On 22 March 2016 Brussels International Airport was attacked by terrorists – and Karen was right in the thick of it. She had just arrived to catch her flight to visit family when a bomb went off. “I was suddenly knocked to the ground and engulfed in a burning wave of heat,” she recalls. Just a few meters from the bomb, she had large parts of the bomb embedded in her body, lost massive amounts of blood from her leg, and was left fighting for her life.
Islamic State terrorists claimed responsibility for the three coordinated suicide bombings that killed 32 innocent people. A further 300 were injured and many lives shattered, including Karen’s. Her heart stopped beating three times and initially doctor’s feared her chance of survival was zero. They had never seen such injuries. “I sustained severe trauma to the left hip and leg, countless infections, internal organ removal, other wounds and body disfigurements, severe burns, and irreversible hearing loss. For months I underwent sedation, intubation, hundreds of excruciatingly painful operations, experimental treatments and numerous infections.”
Time and time again she entered the operation theatre yet nobody knew if it would be the last time they saw her.
Karen Northshield prior to the terror attack.
Now, 18 months on, Karen is far from fully recovered, but her progress has exceeded expectations. Doctors credit her miraculous survival with her exceptional physical condition, and a mind of steel.
It has been an extremely hard road all the same. “Spending months in intensive care not being able to move, in constant agony, is too much suffering for one person,” she says. “Because of the severe body damage and ongoing incurable infections, I thought I would never leave the ICU.”
“As an athlete, mobility is everything, and mastering one’s body’s performance is very empowering. But with this tragedy I was totally destroyed. It has been one incredible mental battle fighting against all odds. It is all surreal.”

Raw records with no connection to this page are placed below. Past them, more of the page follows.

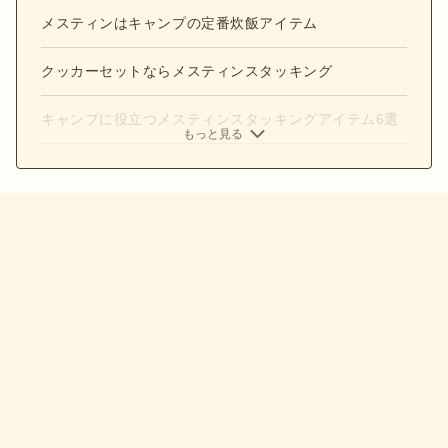
メスティンはキャンプの定番炊飯アイテム
クッカーセットならメスティンスタッキング
キャンプに役立つメスティンスタッキングアイテム6選
もっと見る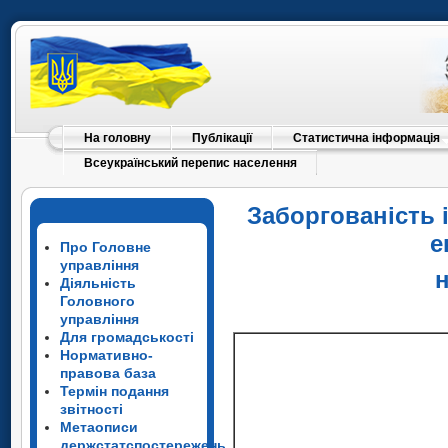
допомоги
Мистецтво, спорт, розваги та в
Надання інших видів послуг
1
Дані підгот
статистичного сп
На головну
Публікації
Статистична інформація
плати".
Всеукраїнський перепис населення
Інформація навед
початок року, із 
Заборгованість 
працівників.
е
Про Головне
Тире (–) – явищ не
управління
н
Діяльність
Головного
управління
Для громадськості
Нормативно-
правова база
Термін подання
звітності
Метаописи
держстатспостережень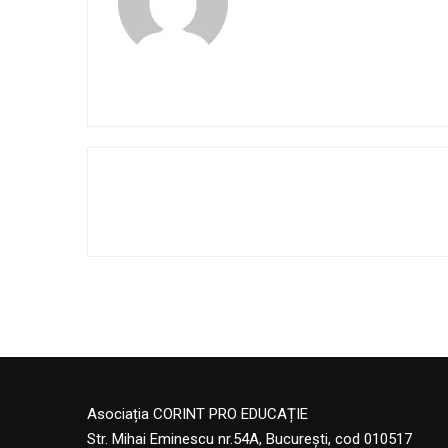
Asociația CORINT PRO EDUCAȚIE
Str. Mihai Eminescu nr.54A, București, cod 010517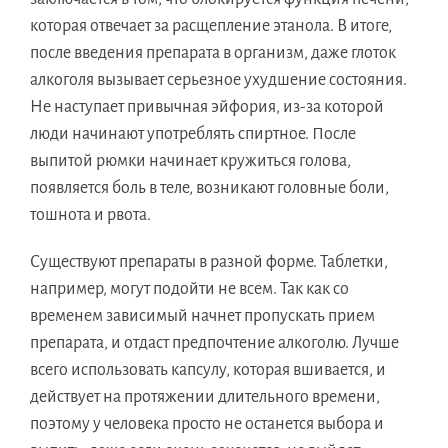
которая отвечает за расщепление этанола. В итоге,
после введения препарата в организм, даже глоток
алкоголя вызывает серьезное ухудшение состояния.
Не наступает привычная эйфория, из-за которой
люди начинают употреблять спиртное. После
выпитой рюмки начинает кружиться голова,
появляется боль в теле, возникают головные боли,
тошнота и рвота.
Существуют препараты в разной форме. Таблетки,
например, могут подойти не всем. Так как со
временем зависимый начнет пропускать прием
препарата, и отдаст предпочтение алкоголю. Лучше
всего использовать капсулу, которая вшивается, и
действует на протяжении длительного времени,
поэтому у человека просто не останется выбора и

Still in hospital and doing daily rehabilitation, the small physical improvements are what keep her going. Karen explains while progress is slow, it is focus and perception that are the key. “I know where I’ve been, and I know that I don’t want to be there going through such pain and suffering again. My motivation is to keep pressing forward. I can either progress or regress.” With every small improvement there is hope. “I know my immediate future will be in hospital, but my longer term dream is to walk again.”
She hopes to someday teach fitness classes again, but concedes there’s still a lot to get through. “My road to recovery will be very long. Many operations still await me, and my hospitalization could take years.”
Whatever happens, her aim is to keep influencing others for the better. She believes that reason for her survival is to carry a message of hope and resilience to people. “For me it’s about making my survival a cause for humanity.”
She stresses how important community and family is.
“In order to regain my courage and strength I had to rely on more than just doctors and nurses. Once I left surgery and intensive care I needed family for the emotional support. Now I find I need the connections and friendships that come from the community.”
Karen is grateful for the support of both the Brussels community and the growing tribe of Les Mills instructors who share the same values. She says the Les Mills way of being brave, being strong and being united in changing the world was what helped transform her life prior to the attack, and remain strong values to her today throughout her recovery.
Sharing her story with the Les Mills family at one of Belgium’s recent training events was an experience she found very empowering (see the main image).
“By sharing my story my survival takes meaning,” she says. “It helps me keep fighting.”